- **THE PROBLEM**: Please copy out every line of text in the material below, word for word and in the same order.

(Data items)

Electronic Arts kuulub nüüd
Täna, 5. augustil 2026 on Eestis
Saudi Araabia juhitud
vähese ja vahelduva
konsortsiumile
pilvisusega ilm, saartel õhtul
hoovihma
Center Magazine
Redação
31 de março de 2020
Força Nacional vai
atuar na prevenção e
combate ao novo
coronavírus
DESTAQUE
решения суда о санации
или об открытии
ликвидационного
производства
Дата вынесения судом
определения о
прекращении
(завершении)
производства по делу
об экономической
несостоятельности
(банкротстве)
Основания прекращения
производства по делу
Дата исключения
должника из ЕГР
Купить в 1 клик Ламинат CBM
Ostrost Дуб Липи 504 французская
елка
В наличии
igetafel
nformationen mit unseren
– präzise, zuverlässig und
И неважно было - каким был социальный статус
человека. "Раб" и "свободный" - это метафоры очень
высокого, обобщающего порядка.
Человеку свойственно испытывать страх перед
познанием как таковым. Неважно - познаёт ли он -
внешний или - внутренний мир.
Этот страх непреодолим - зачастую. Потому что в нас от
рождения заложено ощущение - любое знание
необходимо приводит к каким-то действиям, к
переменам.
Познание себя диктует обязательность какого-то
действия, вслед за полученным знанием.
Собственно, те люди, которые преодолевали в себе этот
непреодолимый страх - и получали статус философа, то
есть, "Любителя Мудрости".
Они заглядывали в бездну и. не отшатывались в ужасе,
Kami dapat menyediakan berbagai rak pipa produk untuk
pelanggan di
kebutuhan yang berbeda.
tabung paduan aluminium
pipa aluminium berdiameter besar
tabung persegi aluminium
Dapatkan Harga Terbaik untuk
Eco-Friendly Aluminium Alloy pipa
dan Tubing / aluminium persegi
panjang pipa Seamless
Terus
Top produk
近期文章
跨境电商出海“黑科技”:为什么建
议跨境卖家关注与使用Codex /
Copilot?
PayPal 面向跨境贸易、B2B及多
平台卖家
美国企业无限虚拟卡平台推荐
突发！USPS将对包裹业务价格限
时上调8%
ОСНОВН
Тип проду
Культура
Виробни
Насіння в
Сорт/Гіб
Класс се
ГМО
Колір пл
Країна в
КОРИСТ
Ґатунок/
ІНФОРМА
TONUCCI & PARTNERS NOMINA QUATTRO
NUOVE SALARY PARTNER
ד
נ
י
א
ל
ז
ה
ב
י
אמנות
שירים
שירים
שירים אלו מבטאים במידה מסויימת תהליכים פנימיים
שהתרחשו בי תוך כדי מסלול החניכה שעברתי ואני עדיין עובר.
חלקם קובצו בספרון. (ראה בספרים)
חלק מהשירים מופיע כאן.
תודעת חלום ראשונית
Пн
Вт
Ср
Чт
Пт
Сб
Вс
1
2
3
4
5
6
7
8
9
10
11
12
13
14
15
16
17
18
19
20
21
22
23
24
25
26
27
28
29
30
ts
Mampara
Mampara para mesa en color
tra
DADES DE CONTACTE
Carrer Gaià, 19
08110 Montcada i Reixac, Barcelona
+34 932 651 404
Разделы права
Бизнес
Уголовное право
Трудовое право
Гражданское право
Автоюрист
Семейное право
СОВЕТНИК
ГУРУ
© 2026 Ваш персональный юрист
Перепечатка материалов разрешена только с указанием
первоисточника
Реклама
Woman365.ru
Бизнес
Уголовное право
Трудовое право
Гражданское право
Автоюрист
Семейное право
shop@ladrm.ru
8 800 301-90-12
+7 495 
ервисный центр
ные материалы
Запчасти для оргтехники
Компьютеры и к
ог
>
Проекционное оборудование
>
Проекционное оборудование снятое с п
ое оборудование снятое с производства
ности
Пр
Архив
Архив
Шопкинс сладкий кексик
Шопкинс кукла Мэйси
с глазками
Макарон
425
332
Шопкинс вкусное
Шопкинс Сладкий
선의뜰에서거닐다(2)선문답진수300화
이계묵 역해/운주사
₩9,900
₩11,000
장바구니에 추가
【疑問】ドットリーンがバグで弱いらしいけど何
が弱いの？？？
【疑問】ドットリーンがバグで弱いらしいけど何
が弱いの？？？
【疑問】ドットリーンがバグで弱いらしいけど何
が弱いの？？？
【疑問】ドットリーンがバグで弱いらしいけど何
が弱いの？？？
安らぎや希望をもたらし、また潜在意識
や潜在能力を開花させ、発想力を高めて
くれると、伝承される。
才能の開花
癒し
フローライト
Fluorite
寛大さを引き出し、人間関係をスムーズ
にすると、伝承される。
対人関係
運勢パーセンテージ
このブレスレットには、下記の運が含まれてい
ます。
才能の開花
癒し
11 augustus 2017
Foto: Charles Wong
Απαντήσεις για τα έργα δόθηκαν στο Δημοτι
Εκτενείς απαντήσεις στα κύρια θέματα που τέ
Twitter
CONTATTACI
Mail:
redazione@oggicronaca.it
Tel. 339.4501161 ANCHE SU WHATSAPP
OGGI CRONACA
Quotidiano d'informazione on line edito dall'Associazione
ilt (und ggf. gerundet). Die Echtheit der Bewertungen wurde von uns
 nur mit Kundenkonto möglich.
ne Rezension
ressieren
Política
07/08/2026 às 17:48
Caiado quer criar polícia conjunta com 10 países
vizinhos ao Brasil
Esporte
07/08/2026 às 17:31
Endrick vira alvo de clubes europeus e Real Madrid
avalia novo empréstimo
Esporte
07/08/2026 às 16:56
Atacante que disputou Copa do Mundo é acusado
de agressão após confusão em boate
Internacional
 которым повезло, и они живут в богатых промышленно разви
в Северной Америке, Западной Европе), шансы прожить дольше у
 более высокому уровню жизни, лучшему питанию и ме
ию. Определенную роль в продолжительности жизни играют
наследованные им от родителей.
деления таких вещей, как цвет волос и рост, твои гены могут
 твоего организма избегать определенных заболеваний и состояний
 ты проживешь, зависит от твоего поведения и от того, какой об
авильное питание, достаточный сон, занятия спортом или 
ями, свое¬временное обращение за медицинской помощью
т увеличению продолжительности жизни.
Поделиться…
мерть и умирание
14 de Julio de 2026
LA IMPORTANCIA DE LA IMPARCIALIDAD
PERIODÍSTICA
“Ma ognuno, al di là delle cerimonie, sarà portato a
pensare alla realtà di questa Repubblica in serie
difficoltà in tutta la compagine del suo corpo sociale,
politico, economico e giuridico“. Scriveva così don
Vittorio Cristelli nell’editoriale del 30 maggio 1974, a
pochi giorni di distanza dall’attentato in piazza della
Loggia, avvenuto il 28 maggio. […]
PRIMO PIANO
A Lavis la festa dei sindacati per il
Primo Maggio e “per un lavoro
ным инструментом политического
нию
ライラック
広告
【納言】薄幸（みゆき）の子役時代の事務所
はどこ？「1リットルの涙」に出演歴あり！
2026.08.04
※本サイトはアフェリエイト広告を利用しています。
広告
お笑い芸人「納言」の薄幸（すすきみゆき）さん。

- **ANSWER FOR THIS EXERCISE**:
Electronic Arts kuulub nüüd
Täna, 5. augustil 2026 on Eestis
Saudi Araabia juhitud
vähese ja vahelduva
konsortsiumile
pilvisusega ilm, saartel õhtul
hoovihma
Center Magazine
Redação
31 de março de 2020
Força Nacional vai
atuar na prevenção e
combate ao novo
coronavírus
DESTAQUE
решения суда о санации
или об открытии
ликвидационного
производства
Дата вынесения судом
определения о
прекращении
(завершении)
производства по делу
об экономической
несостоятельности
(банкротстве)
Основания прекращения
производства по делу
Дата исключения
должника из ЕГР
Купить в 1 клик Ламинат CBM
Ostrost Дуб Липи 504 французская
елка
В наличии
igetafel
nformationen mit unseren
– präzise, zuverlässig und
И неважно было - каким был социальный статус
человека. "Раб" и "свободный" - это метафоры очень
высокого, обобщающего порядка.
Человеку свойственно испытывать страх перед
познанием как таковым. Неважно - познаёт ли он -
внешний или - внутренний мир.
Этот страх непреодолим - зачастую. Потому что в нас от
рождения заложено ощущение - любое знание
необходимо приводит к каким-то действиям, к
переменам.
Познание себя диктует обязательность какого-то
действия, вслед за полученным знанием.
Собственно, те люди, которые преодолевали в себе этот
непреодолимый страх - и получали статус философа, то
есть, "Любителя Мудрости".
Они заглядывали в бездну и. не отшатывались в ужасе,
Kami dapat menyediakan berbagai rak pipa produk untuk
pelanggan di
kebutuhan yang berbeda.
tabung paduan aluminium
pipa aluminium berdiameter besar
tabung persegi aluminium
Dapatkan Harga Terbaik untuk
Eco-Friendly Aluminium Alloy pipa
dan Tubing / aluminium persegi
panjang pipa Seamless
Terus
Top produk
近期文章
跨境电商出海“黑科技”:为什么建
议跨境卖家关注与使用Codex /
Copilot?
PayPal 面向跨境贸易、B2B及多
平台卖家
美国企业无限虚拟卡平台推荐
突发！USPS将对包裹业务价格限
时上调8%
ОСНОВН
Тип проду
Культура
Виробни
Насіння в
Сорт/Гіб
Класс се
ГМО
Колір пл
Країна в
КОРИСТ
Ґатунок/
ІНФОРМА
TONUCCI & PARTNERS NOMINA QUATTRO
NUOVE SALARY PARTNER
ד
נ
י
א
ל
ז
ה
ב
י
אמנות
שירים
שירים
שירים אלו מבטאים במידה מסויימת תהליכים פנימיים
שהתרחשו בי תוך כדי מסלול החניכה שעברתי ואני עדיין עובר.
חלקם קובצו בספרון. (ראה בספרים)
חלק מהשירים מופיע כאן.
תודעת חלום ראשונית
Пн
Вт
Ср
Чт
Пт
Сб
Вс
1
2
3
4
5
6
7
8
9
10
11
12
13
14
15
16
17
18
19
20
21
22
23
24
25
26
27
28
29
30
ts
Mampara
Mampara para mesa en color
tra
DADES DE CONTACTE
Carrer Gaià, 19
08110 Montcada i Reixac, Barcelona
+34 932 651 404
Разделы права
Бизнес
Уголовное право
Трудовое право
Гражданское право
Автоюрист
Семейное право
СОВЕТНИК
ГУРУ
© 2026 Ваш персональный юрист
Перепечатка материалов разрешена только с указанием
первоисточника
Реклама
Woman365.ru
Бизнес
Уголовное право
Трудовое право
Гражданское право
Автоюрист
Семейное право
shop@ladrm.ru
8 800 301-90-12
+7 495 
ервисный центр
ные материалы
Запчасти для оргтехники
Компьютеры и к
ог
>
Проекционное оборудование
>
Проекционное оборудование снятое с п
ое оборудование снятое с производства
ности
Пр
Архив
Архив
Шопкинс сладкий кексик
Шопкинс кукла Мэйси
с глазками
Макарон
425
332
Шопкинс вкусное
Шопкинс Сладкий
선의뜰에서거닐다(2)선문답진수300화
이계묵 역해/운주사
₩9,900
₩11,000
장바구니에 추가
【疑問】ドットリーンがバグで弱いらしいけど何
が弱いの？？？
【疑問】ドットリーンがバグで弱いらしいけど何
が弱いの？？？
【疑問】ドットリーンがバグで弱いらしいけど何
が弱いの？？？
【疑問】ドットリーンがバグで弱いらしいけど何
が弱いの？？？
安らぎや希望をもたらし、また潜在意識
や潜在能力を開花させ、発想力を高めて
くれると、伝承される。
才能の開花
癒し
フローライト
Fluorite
寛大さを引き出し、人間関係をスムーズ
にすると、伝承される。
対人関係
運勢パーセンテージ
このブレスレットには、下記の運が含まれてい
ます。
才能の開花
癒し
11 augustus 2017
Foto: Charles Wong
Απαντήσεις για τα έργα δόθηκαν στο Δημοτι
Εκτενείς απαντήσεις στα κύρια θέματα που τέ
Twitter
CONTATTACI
Mail:
redazione@oggicronaca.it
Tel. 339.4501161 ANCHE SU WHATSAPP
OGGI CRONACA
Quotidiano d'informazione on line edito dall'Associazione
ilt (und ggf. gerundet). Die Echtheit der Bewertungen wurde von uns
 nur mit Kundenkonto möglich.
ne Rezension
ressieren
Política
07/08/2026 às 17:48
Caiado quer criar polícia conjunta com 10 países
vizinhos ao Brasil
Esporte
07/08/2026 às 17:31
Endrick vira alvo de clubes europeus e Real Madrid
avalia novo empréstimo
Esporte
07/08/2026 às 16:56
Atacante que disputou Copa do Mundo é acusado
de agressão após confusão em boate
Internacional
 которым повезло, и они живут в богатых промышленно разви
в Северной Америке, Западной Европе), шансы прожить дольше у
 более высокому уровню жизни, лучшему питанию и ме
ию. Определенную роль в продолжительности жизни играют
наследованные им от родителей.
деления таких вещей, как цвет волос и рост, твои гены могут
 твоего организма избегать определенных заболеваний и состояний
 ты проживешь, зависит от твоего поведения и от того, какой об
авильное питание, достаточный сон, занятия спортом или 
ями, свое¬временное обращение за медицинской помощью
т увеличению продолжительности жизни.
Поделиться…
мерть и умирание
14 de Julio de 2026
LA IMPORTANCIA DE LA IMPARCIALIDAD
PERIODÍSTICA
“Ma ognuno, al di là delle cerimonie, sarà portato a
pensare alla realtà di questa Repubblica in serie
difficoltà in tutta la compagine del suo corpo sociale,
politico, economico e giuridico“. Scriveva così don
Vittorio Cristelli nell’editoriale del 30 maggio 1974, a
pochi giorni di distanza dall’attentato in piazza della
Loggia, avvenuto il 28 maggio. […]
PRIMO PIANO
A Lavis la festa dei sindacati per il
Primo Maggio e “per un lavoro
ным инструментом политического
нию
ライラック
広告
【納言】薄幸（みゆき）の子役時代の事務所
はどこ？「1リットルの涙」に出演歴あり！
2026.08.04
※本サイトはアフェリエイト広告を利用しています。
広告
お笑い芸人「納言」の薄幸（すすきみゆき）さん。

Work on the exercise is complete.